Coming soon to a screen near you...

That, in turn, leads to better contrast than LCDs can deliver because black areas are unlit - with an LCD, even black areas let some light through, though TV makers are getting better it minimising this leakage without reducing the brilliance of other colours. LCDs also use a variety of filters and polarizers, all of which reduce the amount of light passing through the front of the screen. To bring the brightness back up, that means burning the backlight more brightly, upping the power consumption.

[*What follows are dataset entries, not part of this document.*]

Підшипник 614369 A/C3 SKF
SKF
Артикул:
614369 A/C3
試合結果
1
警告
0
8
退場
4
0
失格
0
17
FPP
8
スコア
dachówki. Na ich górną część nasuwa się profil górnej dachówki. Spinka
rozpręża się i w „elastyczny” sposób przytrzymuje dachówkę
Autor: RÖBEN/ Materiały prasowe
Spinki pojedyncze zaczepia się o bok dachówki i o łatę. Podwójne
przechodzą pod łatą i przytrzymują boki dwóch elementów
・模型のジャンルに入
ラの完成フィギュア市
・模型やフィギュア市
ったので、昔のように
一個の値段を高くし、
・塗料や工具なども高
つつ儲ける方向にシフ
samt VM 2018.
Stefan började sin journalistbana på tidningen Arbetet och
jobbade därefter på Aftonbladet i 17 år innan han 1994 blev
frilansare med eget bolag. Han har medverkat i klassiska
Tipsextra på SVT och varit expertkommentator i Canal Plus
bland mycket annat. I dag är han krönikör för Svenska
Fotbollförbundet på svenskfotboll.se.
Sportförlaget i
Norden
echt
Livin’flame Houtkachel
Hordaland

OLED pixels can be turned on and off very quickly, much more so than the pixels in an LCD panel. LCDs have a response time of around 10ms - a thousand times slower than a typical OLED pixel. That makes for pictures that move more smoothly, though again TV makers are working to improve LCD response times and to introduce techniques like 100Hz refresh rates to counter this.

Canon's SED TV
Canon's SED TV prototype

However, OLED technology isn't without its drawbacks, in particular panel longevity. The organic compounds degrade with use, especially those that emit blue light, so they won't operate at full brightness for anywhere near as long as an LCD will. The addition of phosphorescent materials do improve OLED longevity, but still not up to LCD levels.

It has also taken the industry some time to develop panels large enough to be used in TVs - the world's first commercially available OLED TV, Sony's XEL-1, is only 11in across, for example - though this appears as much because OLED screen production hasn't evolved as far as LCD has.

Why not? Primarily because LCD and plasma have become the focus of flat-panel TV production, but also because the intellectual property behind OLED is much more tightly held, which increases development costs for firms who want to design OLED panels.

SED

It's widely held that LCD and plasma technology will mature in the 2010-2012 timeframe, with OLED lined up as their heir apparent. But it's not the only technology in the running. Take SED (Surface-conduction Electron-emitter Display), a system devised by Canon in the early 1980s and that's been in development ever since, though it too has been troubled by debates over who really owns the technology.

SED works in a similar way to an old-style CRT display, but instead of a huge electron gun at the back of the set and the electro magnets used to guide the electron beam across the screen's pixels, SED sets have one tiny electron transmitter mounted behind every single pixel. This means the screens can be flat like OLED, LCD and plasma displays, and can scale from standard-definition resolutions right up to HD and beyond.

How SED Technology Works
SED pixel
The voltage established between adjacent electrodes fires out an eletron that strikes the phosphor, emitting light that is tuned by the colour filter

Light is produced when an electron hits the phosphor-coated screen, just it is in a CRT TV. Because the screen emits light rather than has light shone through it, as per LCD, it generates high-brightness, high contrast images that are comparable to plasma contrast ratios: 50,000:1 to 100,000:1.